--- The data ---

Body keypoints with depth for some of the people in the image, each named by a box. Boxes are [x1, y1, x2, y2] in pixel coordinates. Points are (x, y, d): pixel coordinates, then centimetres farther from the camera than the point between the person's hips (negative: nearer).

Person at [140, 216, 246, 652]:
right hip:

---
--- The data ---

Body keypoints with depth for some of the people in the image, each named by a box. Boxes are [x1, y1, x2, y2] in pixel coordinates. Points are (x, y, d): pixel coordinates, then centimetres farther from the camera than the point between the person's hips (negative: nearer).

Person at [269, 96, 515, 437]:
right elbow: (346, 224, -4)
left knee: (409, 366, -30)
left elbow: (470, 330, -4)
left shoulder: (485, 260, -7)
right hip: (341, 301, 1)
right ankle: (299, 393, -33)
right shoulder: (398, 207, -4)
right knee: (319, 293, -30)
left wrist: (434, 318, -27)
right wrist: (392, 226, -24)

---

Task prompt:
Filter the records above and return every line that holds the word "left".

Answer to the exercise:
left knee: (409, 366, -30)
left elbow: (470, 330, -4)
left shoulder: (485, 260, -7)
left wrist: (434, 318, -27)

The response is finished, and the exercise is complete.